Mimesis as a hyper-Proustian commingling of the past, present and future. A “revelatory chamber of mirrors.” Mimetic “second contact” dissolving borders between nature and history, mimetic excess providing the opportunity to “live as neither subject nor object of history but as both, at one and the same time.”
Is there anything which mimesis does not do?
“The nature that culture uses to create second nature.” The “copy” drawing upon the “original,” operating the same as Frazer’s “sympathetic magic.” The copy lacking Benjamin’s “aura” of the “original,” in which case the difference leads us to a greater understanding of them both.
“Explore difference, yield into and become Other.” Red Peter. “In some way or another one can protect oneself from evil spirits by portraying them.” Power over that which is being portrayed…
“Sure, The Matrix was great,” my mimetic-Taussig states while sipping his coffee. “The effects were really nice. But honestly – reality is a construct, I grant this, but how does this idea help us go about our lives? A preamble to investigation has been converted instead into a conclusion – sex is a social construction, race is a social construction, the nation is an invention. Nobody’s asking what’s the next step? How is it that, knowing this, we get on living?
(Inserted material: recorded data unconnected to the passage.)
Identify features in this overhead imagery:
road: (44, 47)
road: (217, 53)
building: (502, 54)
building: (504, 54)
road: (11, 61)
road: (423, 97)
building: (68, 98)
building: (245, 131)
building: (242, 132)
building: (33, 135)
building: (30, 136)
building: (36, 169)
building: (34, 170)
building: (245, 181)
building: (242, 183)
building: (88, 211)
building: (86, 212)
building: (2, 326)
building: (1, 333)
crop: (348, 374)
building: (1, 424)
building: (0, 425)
“Mimesis is my reality pill. Mimesis also happens to be my rabbit hole, my Alice, my Neo, and my understanding of you through your understanding of this. Do you have any more cream?”
Taussig states that Benjamin’s interpretation of mimesis was that of a compulsion, a compulsion to become Other. And here I’ve been thinking that Benjamin spoke of understanding the relationship between producer and product in a new (industrial/capitalist) age. Is Taussig extrapolating? Is he sensing that Benjamin’s man of the past, after experiencing what Marx termed a removal of the personal through mass production, now seeks to become the Other which has, or at least understands, that relationship? Unless “Other” now encompasses locomotives…
“And what, mimetic-Taussig, about Frazer? How much due should we give him?” I ask, sipping my own coffee in turn.
“Well, my interest began, and still rests, on the power of the copy to influence what it is a copy of. This was a primitivist view of magic. Frazer’s charming charms seduced me too.”
It certainly makes sense. Even our modern mimetic acts are grounded in a “sympathetic magic.” Imitation and contact of a new, mechanically reproduced, kind. And through all of our attempts at comprehension by exploring the differences and similarities between these two things, original and copy, Western and Other, etc., we come to the conclusion that in our search for identity, “there is no such thing as identity,” but that “nevertheless, the masks of appearance do more than suffice. They are absolute necessity.” Because:
“Mimetic excess…provides a welcome opportunity to live subjunctively as neither subject nor object of history but as both, at one and the same time. Mimetic excess is a somersaulting back to sacred actions implicated in the puzzle that empowered mimesis any time, any place – namely the power to both double yet double endlessly, to become any Other and engage the image with the reality thus imagized.”
There is no beginning, and there is no end. Reality as fiction, original as copy. The ties that bind are not really there, the borders have disappeared.
Mimesis as tranquility, harmony, silence.
Note: All quotes in this paper, as well as much (but not all) of the dialog spoken by the mimetic-Taussig, are attributed to Taussig’s Mimesis and Alterity.